At Grinnell College, the public accessibility to ChatGPT and reports of ChatGPT usage by students has created questions amongst members of the College’s Committee on Academic Standing (CAS) on how to appropriately regulate, address and respond to the rise of assistive technology. For some faculty at the College, the availability of ChatGPT has already begun to affect classroom pedagogy. 

It doesn’t come out as an intent to get away with something. This becomes a very tantalizing tool at 2 a.m.

— Karla Erikson, professor of sociology

Karla Erickson, professor of sociology, said she incorporated a staggered revision process to her courses, where students are required to submit early drafts of papers and explain further changes to their work. 

Erickson said she met with a group of eight alumni, three of whom already used ChatGPT in their jobs, to gauge if and how professionals were using ChatGPT in their work. Later, Erickson had students in class review a discussion involving a response to ChatGPT’s generative text. One student, Erickson said, described generative text as CliffNotes but on hyperdrive.

“You need to treat it like a tool and know what its limits are,” Erickson said. “In order to do that, we have to make it an object of our analysis. What is this thing, really? And what is it good at?”

Erickson said she has seen individual faculty at other colleges and universities institute more drastic changes to coursework or exam structures in response to ChatGPT, such as switching written papers to oral examinations.
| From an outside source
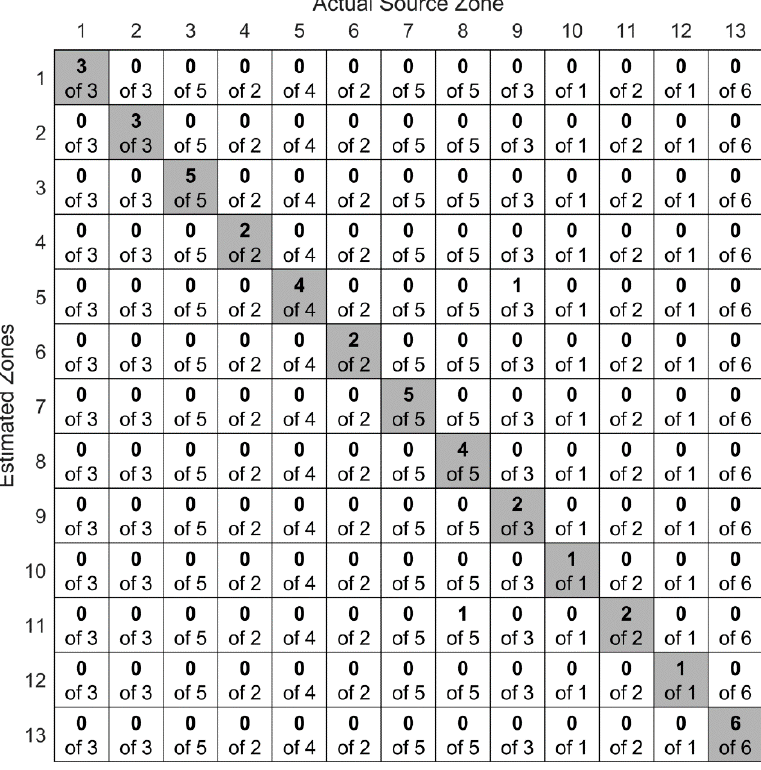
Figure 19. Confusion matrix of the convolutional neural network for the second experimental scenario.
But Erickson said it’s essential that faculty refrain from instituting drastic changes to courses in response to an emerging, complex and misread technology like ChatGPT.

“Don’t overpivot. We don’t have to throw out everything we do,” she said. “If we get confused about the line between this and science fiction, it ascribes a significance to it that doesn’t yet exist.” 

For Erickson, she sees possible violations of the College’s academic honesty policies from ChatGPT with a similar eye as previous violations. Violations of the guidelines arise when students believe they no longer have the time or energy to complete course work in line with standard academic conduct, she said. 

“It doesn’t come out as an intent to get away with something,” Erickson said. “This becomes a very tantalizing tool at 2 a.m. in the morning.” 

As AI advances, the College’s academic honesty policies may require some adjustments, said Christopher French, professor of mathematics and statistics and chair of the CAS subcommittee on academic honesty.

While French said the majority of the policy may not change, some language in the guidelines calls for adjustments, such as short phrases like “someone else’s idea” or “someone else’s work.” While innocuous before ChatGPT, this wording may imply that plagiarism or academic misconduct arises exclusively from ideas generated by a human being, rather than by an artificial intelligence chat system, he said.

Discussions about ChatGPT amongst CAS members are only at the beginning stages, said Cynthia Hansen, associate dean of the College. The next CAS meeting on ChatGPT has yet to be scheduled.

“The use of generated material that doesn’t come from your own head is something that would already be covered in the scope of our policies,” Hansen said. “We have a college-wide expectation to cite sources that are not your own, and so in some ways, the policy already covers these types of artificial sources.” 

It would be hard for any school, even a school like Harvard, to keep up with that.

— Karla Erikson, professor of sociology

This specific change to the academic honesty policy could take around a year to implement, according to French. Yet Erickson said that the race to produce more intelligent, more sophisticated AI is likely to proceed faster than the College can respond to the technology, especially as large companies like Microsoft invest billions of dollars in OpenAI, the organization responsible for ChatGPT.

“It would be hard for any school, even a school like Harvard, to keep up with that,” Erickson said. “There’s a kind of agility here that might be required.” 

But Erickson said she does not think ChatGPT will collapse the traditional standards of academia. Some work produced by ChatGPT will go unnoticed by faculty, but some conventional violations of academic honesty have always flown underneath the radar, French and Erickson said. 

“There are other ways that students have done things in the past. This just seems to make it a lot easier and create temptation,” French said. “It’s hard to detect. So yeah, that concerns me.”